“You are so impressed by this rather silly notion of happiness [being] based on good fortune…nothing is miserable unless you think it so, nothing brings happiness unless you are content with it.”
Boethius, The Consolation of Philosophy
I recently heard on the radio that 55% of teens feel they are expected to be perfect. Can you guess one of the major culprits for this ridiculous statistic? That’s right, comparison.
Consider the carefully crafted ‘social media’ versions of our lives; a life in which we only eat the finest foods, and have the best workouts, and visit the most exotic locations. It is easy to see why people are left feeling not good enough.
We believe we must win a Pulitzer or make the NHL in order for life to be worth living. It is incredible how one photo, or news of one person’s achievements can send us reeling into contemplations about what the hell is wrong with us.
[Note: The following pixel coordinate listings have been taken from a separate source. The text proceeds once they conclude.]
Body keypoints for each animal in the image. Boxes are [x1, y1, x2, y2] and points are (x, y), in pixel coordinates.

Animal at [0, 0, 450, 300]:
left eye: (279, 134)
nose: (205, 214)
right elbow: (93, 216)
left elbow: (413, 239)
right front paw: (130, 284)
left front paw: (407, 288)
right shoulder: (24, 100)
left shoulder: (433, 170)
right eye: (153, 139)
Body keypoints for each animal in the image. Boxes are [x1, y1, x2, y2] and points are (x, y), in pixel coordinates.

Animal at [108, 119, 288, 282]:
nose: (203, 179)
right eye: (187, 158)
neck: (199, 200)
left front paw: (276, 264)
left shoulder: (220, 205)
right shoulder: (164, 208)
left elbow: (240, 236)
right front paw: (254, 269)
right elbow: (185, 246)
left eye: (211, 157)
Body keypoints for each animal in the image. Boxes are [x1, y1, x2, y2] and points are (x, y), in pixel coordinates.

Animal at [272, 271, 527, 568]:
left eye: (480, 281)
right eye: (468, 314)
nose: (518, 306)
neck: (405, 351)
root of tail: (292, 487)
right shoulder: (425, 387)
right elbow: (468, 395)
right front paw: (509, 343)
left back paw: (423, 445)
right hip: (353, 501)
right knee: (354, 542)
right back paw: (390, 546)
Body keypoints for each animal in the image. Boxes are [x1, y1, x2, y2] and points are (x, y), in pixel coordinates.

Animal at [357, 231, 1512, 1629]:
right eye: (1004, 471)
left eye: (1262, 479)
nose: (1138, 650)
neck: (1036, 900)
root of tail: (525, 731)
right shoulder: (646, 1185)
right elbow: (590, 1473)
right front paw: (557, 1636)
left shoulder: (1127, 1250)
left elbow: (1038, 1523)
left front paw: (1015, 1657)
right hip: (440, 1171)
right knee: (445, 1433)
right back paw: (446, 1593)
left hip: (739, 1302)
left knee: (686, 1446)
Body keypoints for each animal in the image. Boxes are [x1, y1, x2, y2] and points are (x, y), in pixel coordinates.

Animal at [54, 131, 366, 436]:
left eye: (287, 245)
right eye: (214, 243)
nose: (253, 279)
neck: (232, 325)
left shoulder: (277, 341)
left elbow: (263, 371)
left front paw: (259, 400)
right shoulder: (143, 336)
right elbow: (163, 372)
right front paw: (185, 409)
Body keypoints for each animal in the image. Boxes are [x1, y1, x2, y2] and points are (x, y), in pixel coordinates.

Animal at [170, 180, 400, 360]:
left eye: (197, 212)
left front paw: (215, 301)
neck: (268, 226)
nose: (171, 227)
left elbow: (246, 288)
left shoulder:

In ancient philosophy, they speak of this problem with respect to Fortune. As we see from the quote above, we believe that happiness is dependant on good fortune; being successful, having love, holding honors or office. When we fail to achieve these things, we suffer.
We suffer because we believe our good or poor fortune is about us.
As humans, we have this concept that our situation is entirely due to personal gifts or personal failings. We do not allow room for chance. Mark Zuckerberg is where he is because he is a ‘great man’, and if we only were worthy enough, we would be there too. We make no allowances for those random elements that have nothing to do with the man himself – the providence of Fortune. These are things like timing, like knowing the right people, like having the resources, like random luck.
The quote above is taken from a story in which philosophy (as a figure) is consoling a condemned man. He was formerly in a place of power, and is reduced to shame and death. Philosophy explains to him that he is sad only because he has fallen prey to the idea that his situation is equal to his value as a person.
Fortune gives and takes away. We suffer less when we come to realize that many aspects of this life are out of our control. Rather than chasing accolades and successes, Philosophy advises us to strive to do our best in those areas we can control- our actions, our thoughts, our beliefs. In the story, Boethius was an honorable man who tried to overturn corruption. As a result, the corrupt officials slandered his name and ordered him condemned. He was upright in all he did. He had every reason to be proud of himself, in spite of his terrible situation.
This is the perspective shift we need. When we find ourselves in comparison, we need to stop and consider- am I proud of who I am and what I am doing? If not, that is the work to be done. If so, we must remind ourselves that situation is not equal to value. Some things are simply in the fickle hands of Fortune.